Nothing is sadder in a Hap’s life than being away from home on Lomba. It falls on the 29th day of the eleventh month in Bhutanese calendar every year. Yangthang is my home and somehow no place could ever replace it. Life in village was never easy but that didn’t matter. Ages from now nothing in Yangthang will belong to me except memories still I will call it my home. Tonight Haa valley will not sleep. Yangthang will be noisy with gangs of lads wandering houses singing with bags that need to be filled with hoentey.
Hoentey is a simple vegetarian momo-like food. The outer skin is made of buckwheat flour and the inside is either turnip or dried spinach (lom) or both fried in butter with world of species. Nothing in the world beats its taste; I can only imagine it this time though. The big local festival is considered the ushering of New Year locally, however we only have hoentey on the menu, and at times I feel it must be the cheapest festival.
Every Hap consider a year older from the night of Lomba. Strangely my baby will be two years old from tomorrow according to Haps, thought she is just 16 days old; she gets 1 year from the time she spent in the womb and another year for having celebrated a lomba. Thus we always had confusion about our age in school.

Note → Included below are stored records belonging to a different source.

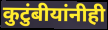
कुटुंबीयांनीही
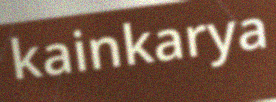
kainkarya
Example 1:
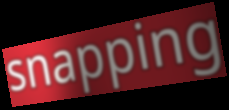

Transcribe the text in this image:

snapping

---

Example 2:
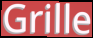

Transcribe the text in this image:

Grille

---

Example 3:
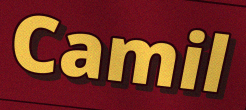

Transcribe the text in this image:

Camil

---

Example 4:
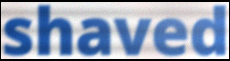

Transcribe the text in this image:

shaved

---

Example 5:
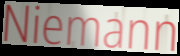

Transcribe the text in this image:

Niemann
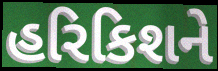
હરિકિશને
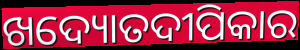
ଖଦ୍ୟୋତଦୀପିକାର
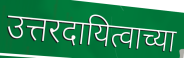
उत्तरदायित्वाच्या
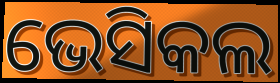
ଭେସିକଲ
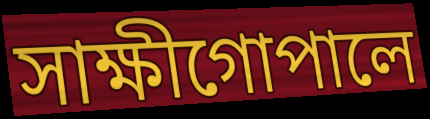
সাক্ষীগোপালে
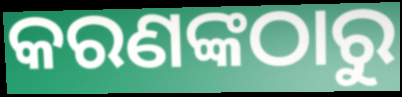
କରଣଙ୍କଠାରୁ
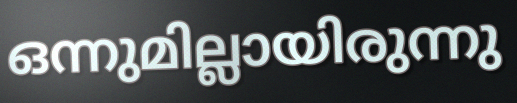
ഒന്നുമില്ലായിരുന്നു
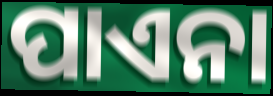
ପାଏନା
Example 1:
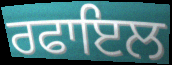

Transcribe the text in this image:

ਰਫਾਇਲ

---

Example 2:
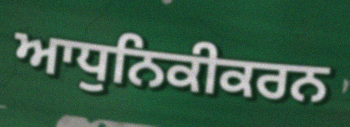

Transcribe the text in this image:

ਆਧੁਨਿਕੀਕਰਨ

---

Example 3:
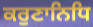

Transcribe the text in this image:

ਕਰੁਣਾਨਿਧਿ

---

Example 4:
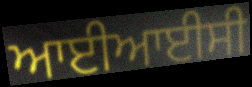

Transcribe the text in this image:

ਆਈਆਈਸੀ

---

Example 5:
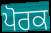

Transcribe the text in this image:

ਪੋਰਕ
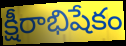
క్షీరాభిషేకం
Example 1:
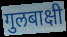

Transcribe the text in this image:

गुलबाक्षी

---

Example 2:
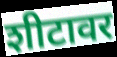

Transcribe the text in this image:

शीटावर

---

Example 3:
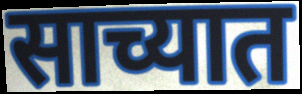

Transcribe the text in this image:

साच्यात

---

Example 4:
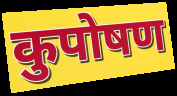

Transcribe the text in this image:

कुपोषण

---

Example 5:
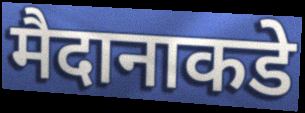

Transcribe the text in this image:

मैदानाकडे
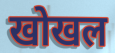
खोखल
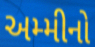
અમ્મીનો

The thrill of forming groups and wandering the village in the dark making noises and breaking fences on Lomba nights are highlights in the life of a village lad. It has been over 12 years since I have out grown that age group but the memories come back afresh each year. I have never really grown since then.
I am guilty for leaving my village, my home and my mother for this job of mine, which in its nakedness is nothing but greed for money and status. But I console myself knowing that life must go on and knowing that this is what my mother wants of me. Lomba is but all together a different story, I should be home no matter what, I should be helping my mother in making hoentey and challenging my brothers in eating it… where have I come now? How far have I come from myself? When will I get to be where I want to be and do things I want to do and still be satisfied? Why are we running away from who we are in search of ourselves?